→ Request
Give back every line of the data exactly. Pictures are not part of the copy.

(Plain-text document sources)
* * *
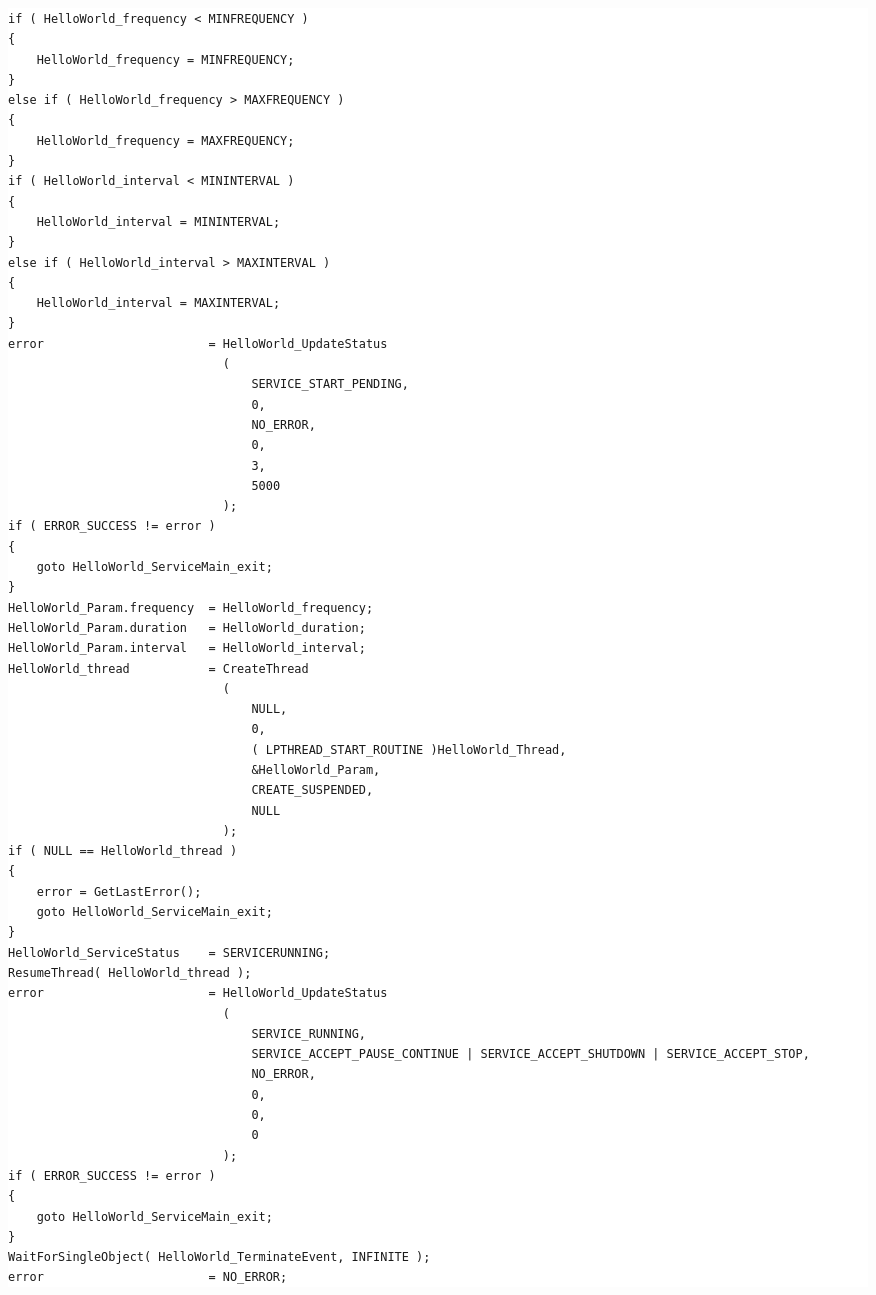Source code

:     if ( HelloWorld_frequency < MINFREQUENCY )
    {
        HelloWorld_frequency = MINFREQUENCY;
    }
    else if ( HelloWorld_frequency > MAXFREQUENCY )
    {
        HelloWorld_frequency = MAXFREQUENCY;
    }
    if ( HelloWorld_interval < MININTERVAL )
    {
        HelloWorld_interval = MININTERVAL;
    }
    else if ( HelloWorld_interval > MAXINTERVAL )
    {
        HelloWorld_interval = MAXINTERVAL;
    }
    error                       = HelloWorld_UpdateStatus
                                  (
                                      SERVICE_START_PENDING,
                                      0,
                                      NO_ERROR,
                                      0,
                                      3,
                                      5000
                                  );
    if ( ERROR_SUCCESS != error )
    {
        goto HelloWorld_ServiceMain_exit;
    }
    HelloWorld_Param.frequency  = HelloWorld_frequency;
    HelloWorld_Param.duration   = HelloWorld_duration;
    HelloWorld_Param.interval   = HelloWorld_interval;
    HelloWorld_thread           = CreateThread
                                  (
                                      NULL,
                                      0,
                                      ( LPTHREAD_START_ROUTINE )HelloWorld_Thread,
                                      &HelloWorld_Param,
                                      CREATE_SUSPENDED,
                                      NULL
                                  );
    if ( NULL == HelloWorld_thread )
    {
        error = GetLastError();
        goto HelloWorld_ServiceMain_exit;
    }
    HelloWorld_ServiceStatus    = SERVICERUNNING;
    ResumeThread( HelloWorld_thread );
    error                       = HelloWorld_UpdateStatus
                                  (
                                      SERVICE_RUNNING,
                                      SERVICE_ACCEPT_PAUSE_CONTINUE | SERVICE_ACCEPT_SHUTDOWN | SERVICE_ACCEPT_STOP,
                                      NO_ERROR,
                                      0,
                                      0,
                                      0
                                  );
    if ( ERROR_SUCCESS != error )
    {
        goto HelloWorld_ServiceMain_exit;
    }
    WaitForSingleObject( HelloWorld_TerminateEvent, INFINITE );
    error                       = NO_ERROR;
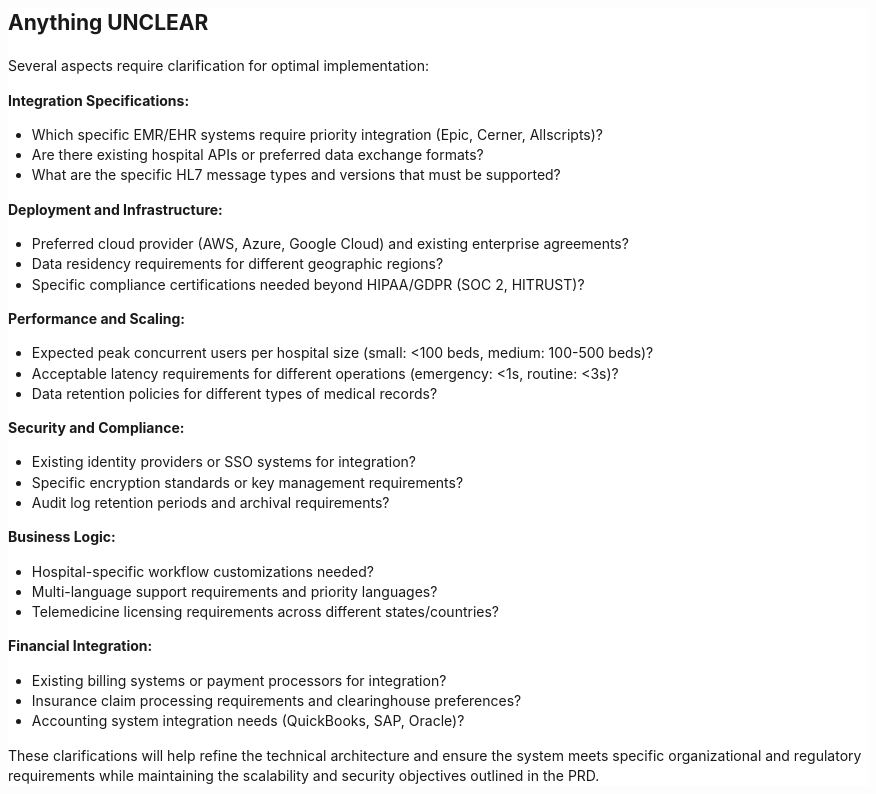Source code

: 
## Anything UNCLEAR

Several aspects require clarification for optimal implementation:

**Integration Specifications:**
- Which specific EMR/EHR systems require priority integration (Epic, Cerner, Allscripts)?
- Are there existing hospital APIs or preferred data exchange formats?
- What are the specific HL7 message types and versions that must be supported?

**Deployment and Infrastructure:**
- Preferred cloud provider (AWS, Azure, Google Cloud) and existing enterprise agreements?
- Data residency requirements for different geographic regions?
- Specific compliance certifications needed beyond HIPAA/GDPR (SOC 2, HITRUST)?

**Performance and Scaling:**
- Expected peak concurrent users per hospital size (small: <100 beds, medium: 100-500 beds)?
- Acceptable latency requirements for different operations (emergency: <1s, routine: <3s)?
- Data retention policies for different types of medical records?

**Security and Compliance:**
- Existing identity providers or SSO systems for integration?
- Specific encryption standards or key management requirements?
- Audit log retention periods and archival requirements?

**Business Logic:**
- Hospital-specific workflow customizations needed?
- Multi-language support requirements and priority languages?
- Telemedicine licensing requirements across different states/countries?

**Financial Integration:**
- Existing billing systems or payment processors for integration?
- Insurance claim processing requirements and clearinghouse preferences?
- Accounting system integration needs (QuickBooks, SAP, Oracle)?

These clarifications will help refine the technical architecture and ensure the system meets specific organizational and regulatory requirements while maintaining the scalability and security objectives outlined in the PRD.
* * *
→ Exercise response
Source code

:     if ( HelloWorld_frequency < MINFREQUENCY )
    {
        HelloWorld_frequency = MINFREQUENCY;
    }
    else if ( HelloWorld_frequency > MAXFREQUENCY )
    {
        HelloWorld_frequency = MAXFREQUENCY;
    }
    if ( HelloWorld_interval < MININTERVAL )
    {
        HelloWorld_interval = MININTERVAL;
    }
    else if ( HelloWorld_interval > MAXINTERVAL )
    {
        HelloWorld_interval = MAXINTERVAL;
    }
    error                       = HelloWorld_UpdateStatus
                                  (
                                      SERVICE_START_PENDING,
                                      0,
                                      NO_ERROR,
                                      0,
                                      3,
                                      5000
                                  );
    if ( ERROR_SUCCESS != error )
    {
        goto HelloWorld_ServiceMain_exit;
    }
    HelloWorld_Param.frequency  = HelloWorld_frequency;
    HelloWorld_Param.duration   = HelloWorld_duration;
    HelloWorld_Param.interval   = HelloWorld_interval;
    HelloWorld_thread           = CreateThread
                                  (
                                      NULL,
                                      0,
                                      ( LPTHREAD_START_ROUTINE )HelloWorld_Thread,
                                      &HelloWorld_Param,
                                      CREATE_SUSPENDED,
                                      NULL
                                  );
    if ( NULL == HelloWorld_thread )
    {
        error = GetLastError();
        goto HelloWorld_ServiceMain_exit;
    }
    HelloWorld_ServiceStatus    = SERVICERUNNING;
    ResumeThread( HelloWorld_thread );
    error                       = HelloWorld_UpdateStatus
                                  (
                                      SERVICE_RUNNING,
                                      SERVICE_ACCEPT_PAUSE_CONTINUE | SERVICE_ACCEPT_SHUTDOWN | SERVICE_ACCEPT_STOP,
                                      NO_ERROR,
                                      0,
                                      0,
                                      0
                                  );
    if ( ERROR_SUCCESS != error )
    {
        goto HelloWorld_ServiceMain_exit;
    }
    WaitForSingleObject( HelloWorld_TerminateEvent, INFINITE );
    error                       = NO_ERROR;
Source code

: 
## Anything UNCLEAR

Several aspects require clarification for optimal implementation:

**Integration Specifications:**
- Which specific EMR/EHR systems require priority integration (Epic, Cerner, Allscripts)?
- Are there existing hospital APIs or preferred data exchange formats?
- What are the specific HL7 message types and versions that must be supported?

**Deployment and Infrastructure:**
- Preferred cloud provider (AWS, Azure, Google Cloud) and existing enterprise agreements?
- Data residency requirements for different geographic regions?
- Specific compliance certifications needed beyond HIPAA/GDPR (SOC 2, HITRUST)?

**Performance and Scaling:**
- Expected peak concurrent users per hospital size (small: <100 beds, medium: 100-500 beds)?
- Acceptable latency requirements for different operations (emergency: <1s, routine: <3s)?
- Data retention policies for different types of medical records?

**Security and Compliance:**
- Existing identity providers or SSO systems for integration?
- Specific encryption standards or key management requirements?
- Audit log retention periods and archival requirements?

**Business Logic:**
- Hospital-specific workflow customizations needed?
- Multi-language support requirements and priority languages?
- Telemedicine licensing requirements across different states/countries?

**Financial Integration:**
- Existing billing systems or payment processors for integration?
- Insurance claim processing requirements and clearinghouse preferences?
- Accounting system integration needs (QuickBooks, SAP, Oracle)?

These clarifications will help refine the technical architecture and ensure the system meets specific organizational and regulatory requirements while maintaining the scalability and security objectives outlined in the PRD.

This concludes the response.